Las clínicas dentales Vivanta, propiedad del Grupo Aestes, han entrado en concurso de acreedores cuatro años después de que la Sociedad Estatal de Participaciones Industriales (Sepi) concediera un préstamo de 40 millones de euros a través de su fondo de rescate. El Juzgado de lo Mercantil número 12 de Madrid dictó el pasado 3 de septiembre un auto por el que acepta la solicitud voluntaria de concurso de acreedores por la situación de insolvencia que atraviesa la red de clínicas, que hace unos días suspendió “de forma repentina” su actividad en numerosos centros, según denunció el Consejo General de Dentistas.
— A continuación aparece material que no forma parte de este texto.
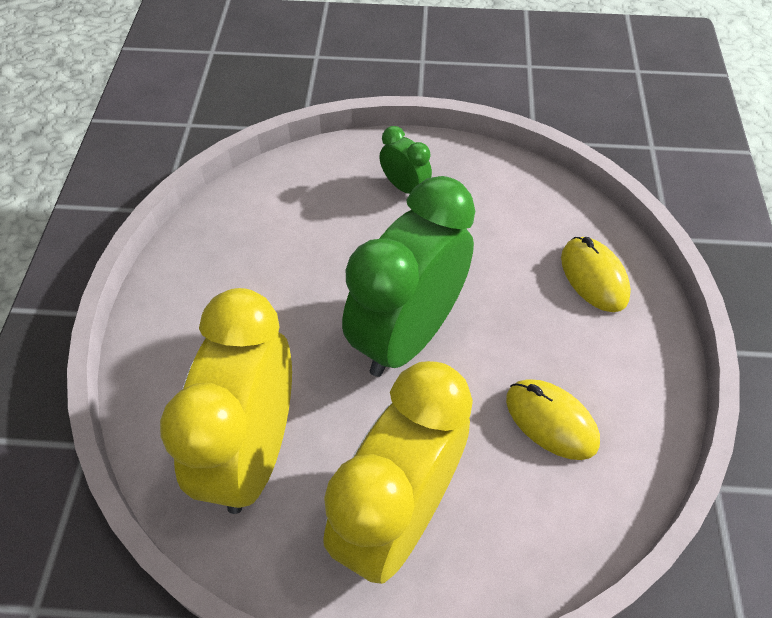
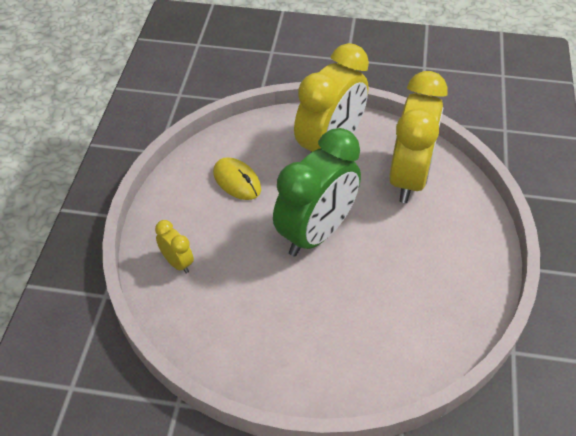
camera: 175 degrees left, 5 degrees down
green clock [379,126,432,194] -> none
yellow mouse [561,237,631,312] -> yellow clock [155,220,194,274]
El inicio del procedimiento concursal coincide con la operación de venta de las clínicas que se está ultimando entre el fondo Ares Management, dueño de Aestes, y el fondo canadiense Ontario Teachers’ Pension Plan (OTPP), que en julio de 2025 adquirió el grupo de clínicas dentales Vitaldent por más de 1.000 millones de euros. El auto de declaración de concurso de acreedores hace mención a la presentación de una oferta de compra de la unidad productiva de Vivanta, aunque sin especificar el importe de la operación, que ha sido evaluada y gestionada previamente por FTI & Partners en un proceso previo (pre-pack) de búsqueda, captación, evaluación y selección de ofertas.
Ahora, el juzgado tendrá que valorar dicha propuesta del fondo de pensiones, al tiempo que ha dado 15 días para recibir ofertas alternativas de adquisición de las antiguas clínicas odontológicas y de medicina estética. Para ello, la jueza encargada de este trámite ha abierto el plazo de liquidación y ha designado a FTI como administrador concursal, a quien le ha solicitado informes sobre cualquiera de las ofertas que finalmente se presenten para seleccionar las más ventajosa para la continuidad del negocio.
El Grupo Aestes, que nació de la adquisición en 2017 por parte de Portobello Capital ―a través de su vehículo de inversión Grupo Hospitalario Europeo― de seis sociedades del sector, comenzó a atravesar dificultades en 2022, que le obligaron a vender 33 clínicas estéticas a Saros Capital. Ese mismo año, el Fondo de Apoyo a la Solvencia de Empresas Estratégicas (FASEE), gestionado por la Sepi, concedió una financiación temporal de 40 millones de euros (20,4 millones mediante un préstamo participativo y 19,6 millones mediante un préstamo ordinario), cuyo vencimiento se habría retrasado hasta 2028.
En julio de 2023, el grupo acordó la discontinuación de la actividad de depilación en clínicas mixtas y se ejecutó un despido colectivo. Medio año después, en enero de 2024, el grupo llevó a cabo una reestructuración de la red dental mediante el cierre de 18 clínicas, además de un segundo ERE (expediente de regulación de empleo) que afectó a 249 empleados. A todo ello se sumó que en mayo de 2026, según hizo hincapié la red de clínicas en su solicitud de concurso, “las entidades financieras activas en el segmento de financiación al consumo para tratamientos odontológicos han endurecido de forma relevante y acelerada sus criterios de concesión”.
Según consta en el auto, la cifra de activo corriente relativo al ejercicio 2025 era de cuatro millones de euros mientras que el pasivo ascendía 83,9 millones. Las deudas a corto plazo se elevan a 19,5 millones.